§ **Your instructions**
Find every line with the string "shift" in the material below and copy it.

§ **Collected material**

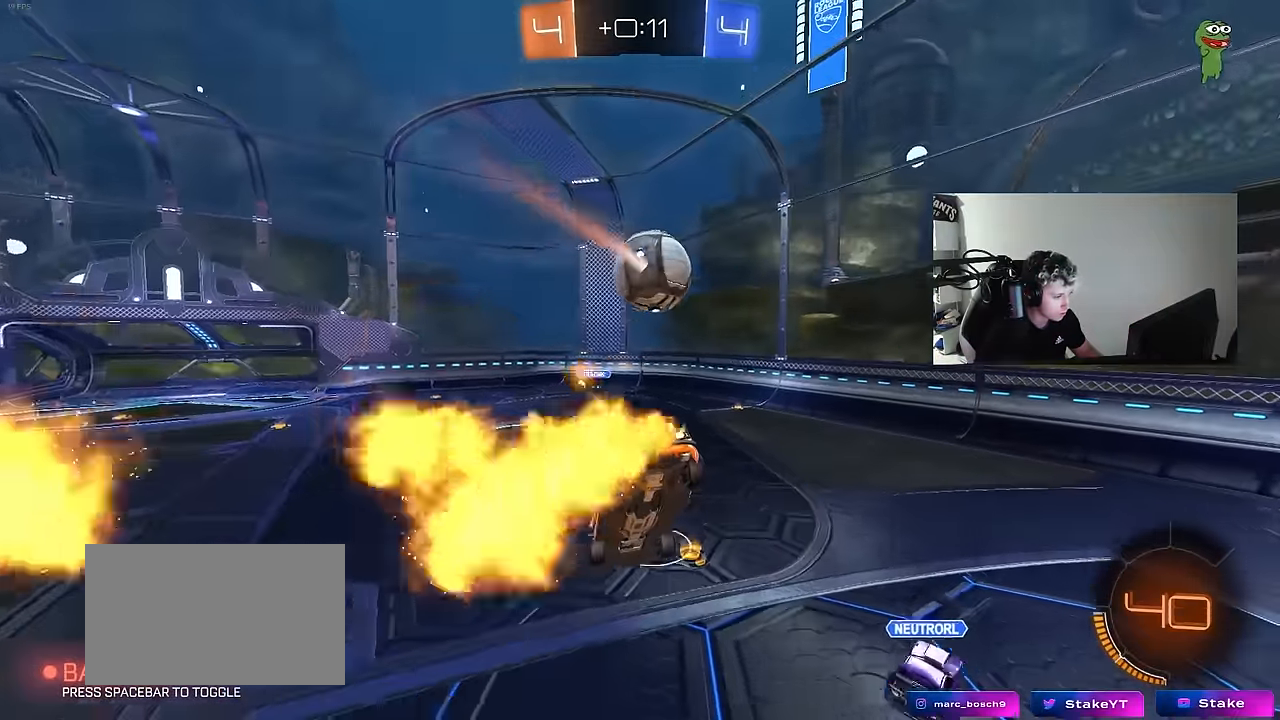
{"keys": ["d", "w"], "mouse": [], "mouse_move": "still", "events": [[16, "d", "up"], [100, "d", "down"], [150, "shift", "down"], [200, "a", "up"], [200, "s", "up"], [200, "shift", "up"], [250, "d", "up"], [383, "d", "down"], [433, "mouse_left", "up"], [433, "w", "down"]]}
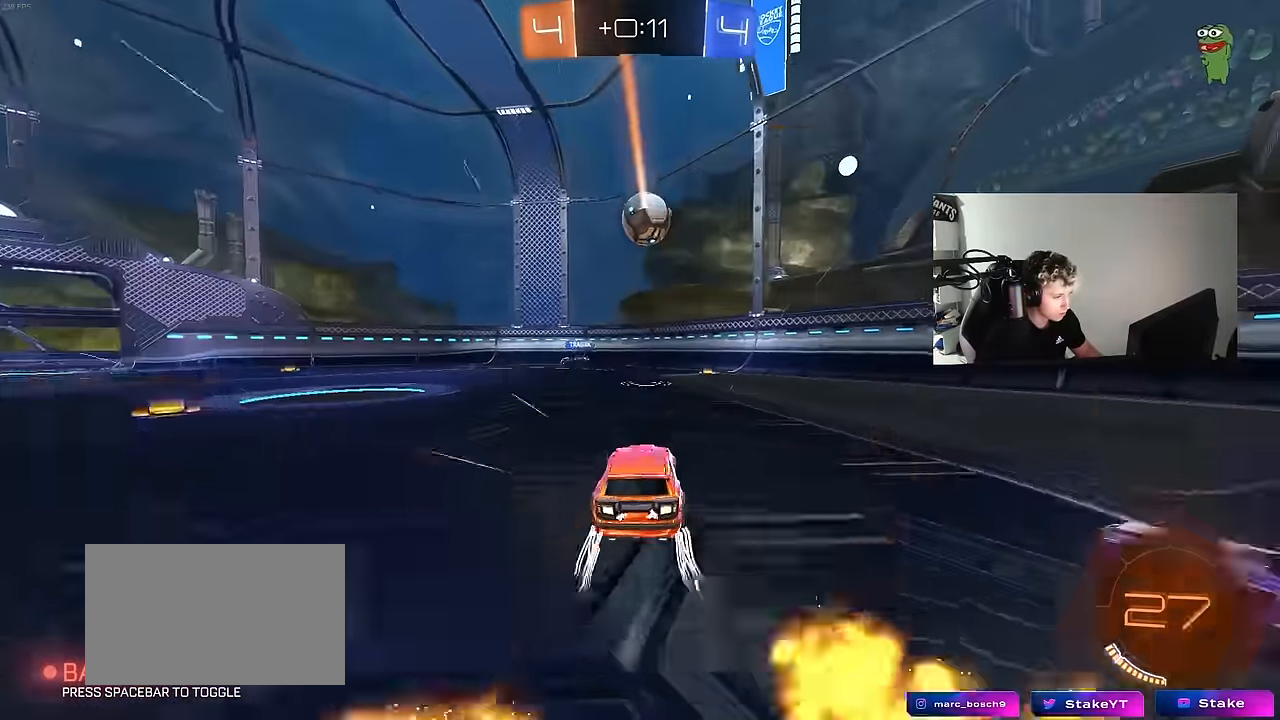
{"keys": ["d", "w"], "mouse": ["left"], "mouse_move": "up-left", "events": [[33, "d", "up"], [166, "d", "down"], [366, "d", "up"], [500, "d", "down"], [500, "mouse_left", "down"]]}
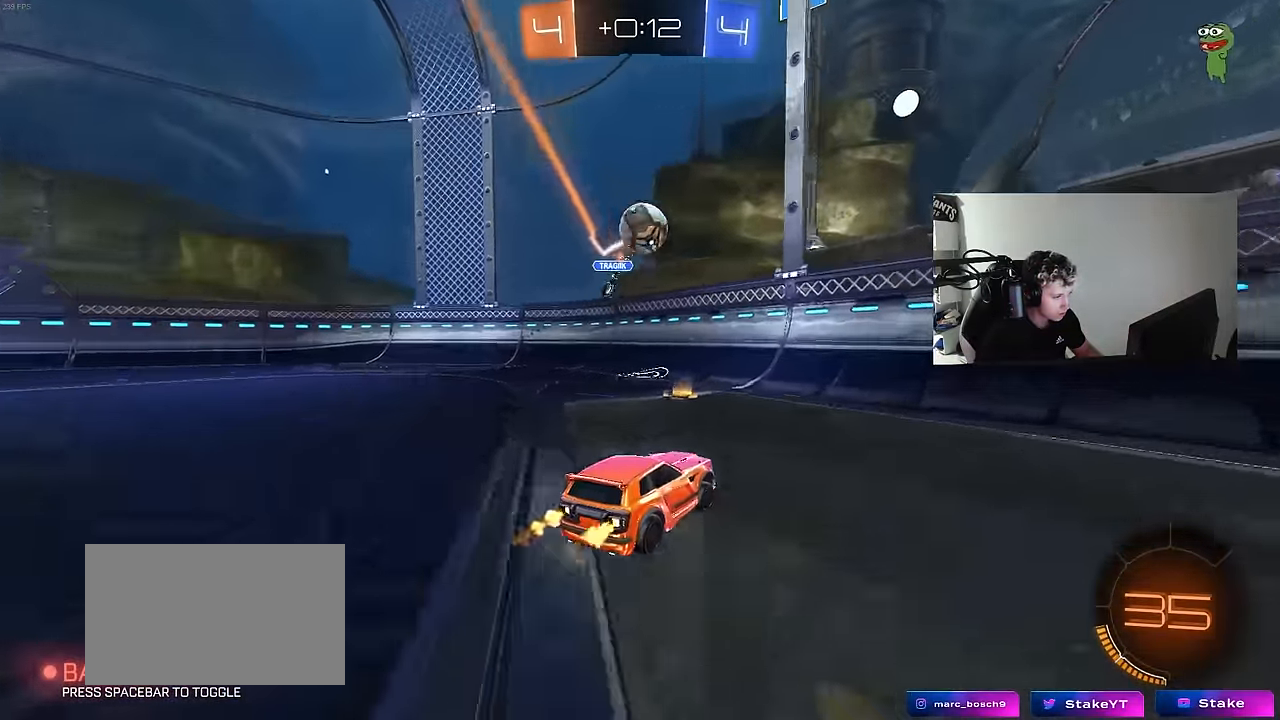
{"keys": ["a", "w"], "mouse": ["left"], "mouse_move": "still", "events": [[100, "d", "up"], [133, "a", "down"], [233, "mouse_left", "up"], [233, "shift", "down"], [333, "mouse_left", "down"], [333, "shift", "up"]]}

§ **Solved problem**
{"keys": ["d", "w"], "mouse": [], "mouse_move": "still", "events": [[16, "d", "up"], [100, "d", "down"], [150, "shift", "down"], [200, "a", "up"], [200, "s", "up"], [200, "shift", "up"], [250, "d", "up"], [383, "d", "down"], [433, "mouse_left", "up"], [433, "w", "down"]]}
{"keys": ["a", "w"], "mouse": ["left"], "mouse_move": "still", "events": [[100, "d", "up"], [133, "a", "down"], [233, "mouse_left", "up"], [233, "shift", "down"], [333, "mouse_left", "down"], [333, "shift", "up"]]}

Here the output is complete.